Bölge Adliye Mahkemesinin yukarıda belirtilen kararına karşı süresi içinde davacı kadın vekili temyiz isteminde bulunmuştur.

B. Temyiz Sebepleri

Davacı kadın vekili temyiz dilekçesinde özetle, kararın usul ve kanuna aykırı bulunduğunu beyanla; reddedilen boşanma davasının tamamı yönünden temyiz kanun yoluna başvurmuştur.

C. Gerekçe

1. Uyuşmazlık ve Hukuki Nitelendirme

Uyuşmazlık, kadın tarafından açılan boşanma davasının ispatlanıp ispatlanmadığı, davanın kabulü şartlarının oluşup oluşmadığı, tedbir nafakasının miktarının uygun olup olmadığı noktasında toplanmaktadır.

2. İlgili Hukuk

4721 sayılı Kanun'un 4 üncü maddesi, 6 ncı maddesi, 166 ncı maddesinin birinci ve ikinci fıkrası, 169 uncu madddesi; 6100 sayılı Kanun'un 190 ıncı maddesi, 194 üncü maddesi, 369 uncu maddesinin birinci fıkrası ile 370 inci ve 371 inci maddesi.

3. Değerlendirme

1.Bölge Adliye Mahkemelerinin nihai kararlarının bozulması 6100 sayılı Kanun'un 371 inci maddesinde yer alan sebeplerden birinin varlığı hâlinde mümkündür.

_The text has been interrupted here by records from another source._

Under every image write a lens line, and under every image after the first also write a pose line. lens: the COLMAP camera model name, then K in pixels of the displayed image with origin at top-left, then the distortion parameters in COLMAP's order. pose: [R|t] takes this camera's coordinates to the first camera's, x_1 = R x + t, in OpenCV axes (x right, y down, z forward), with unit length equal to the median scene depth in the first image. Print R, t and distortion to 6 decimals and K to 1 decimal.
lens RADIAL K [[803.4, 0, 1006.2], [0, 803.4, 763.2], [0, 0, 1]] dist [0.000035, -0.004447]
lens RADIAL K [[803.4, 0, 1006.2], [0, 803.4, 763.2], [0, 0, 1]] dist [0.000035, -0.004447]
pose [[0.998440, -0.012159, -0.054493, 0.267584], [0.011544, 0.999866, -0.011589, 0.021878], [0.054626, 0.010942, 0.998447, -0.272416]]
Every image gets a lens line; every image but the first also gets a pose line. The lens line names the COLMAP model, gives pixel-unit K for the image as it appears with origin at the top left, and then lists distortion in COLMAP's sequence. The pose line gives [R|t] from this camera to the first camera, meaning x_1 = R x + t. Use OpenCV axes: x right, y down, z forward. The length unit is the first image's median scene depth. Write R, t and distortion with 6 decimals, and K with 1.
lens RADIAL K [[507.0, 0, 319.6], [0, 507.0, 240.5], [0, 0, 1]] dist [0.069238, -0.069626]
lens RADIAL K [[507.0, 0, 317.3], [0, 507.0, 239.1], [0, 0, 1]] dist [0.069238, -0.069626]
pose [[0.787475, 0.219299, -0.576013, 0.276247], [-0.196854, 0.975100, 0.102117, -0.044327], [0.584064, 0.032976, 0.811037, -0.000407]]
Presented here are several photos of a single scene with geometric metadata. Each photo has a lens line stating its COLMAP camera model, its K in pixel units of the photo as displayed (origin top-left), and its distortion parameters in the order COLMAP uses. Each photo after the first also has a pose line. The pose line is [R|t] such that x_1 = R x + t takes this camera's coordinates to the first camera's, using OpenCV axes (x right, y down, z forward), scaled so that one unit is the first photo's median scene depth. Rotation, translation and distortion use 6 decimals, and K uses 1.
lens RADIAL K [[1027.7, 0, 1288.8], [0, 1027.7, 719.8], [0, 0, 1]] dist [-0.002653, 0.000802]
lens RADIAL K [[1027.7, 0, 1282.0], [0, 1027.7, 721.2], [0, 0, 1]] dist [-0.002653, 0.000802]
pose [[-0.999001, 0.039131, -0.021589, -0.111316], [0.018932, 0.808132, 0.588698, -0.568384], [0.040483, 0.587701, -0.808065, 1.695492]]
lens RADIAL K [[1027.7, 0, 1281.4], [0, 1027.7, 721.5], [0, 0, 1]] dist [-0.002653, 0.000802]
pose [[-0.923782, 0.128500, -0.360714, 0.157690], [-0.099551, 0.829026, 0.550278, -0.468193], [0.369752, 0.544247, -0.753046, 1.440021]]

2.Temyizen incelenen karar, tarafların karşılıklı iddia ve savunmalarına, dayandıkları belgelere, uyuşmazlığa uygulanması gereken hukuk kuralları ile hukuki ilişkinin nitelendirilmesine, dava şartlarına, yargılama ve ispat kuralları ile kararda belirtilen gerekçelere göre usul ve kanuna uygun olup davacı kadın vekili tarafından temyiz dilekçesinde ileri sürülen nedenler kararın bozulmasını gerektirecek nitelikte görülmemiştir.

VI. KARAR

Açıklanan sebeplerle;

Temyiz olunan Bölge Adliye Mahkemesi kararının 6100 sayılı Kanun'un 370 inci maddesinin birinci fıkrası uyarınca ONANMASINA,

Aşağıda yazılı temyiz giderinin temyiz edene yükletilmesine,

Dosyanın İlk Derece Mahkemesine, kararın bir örneğinin Bölge Adliye Mahkemesine gönderilmesine,

17.09.2024 tarihinde oy birliğiyle karar verildi.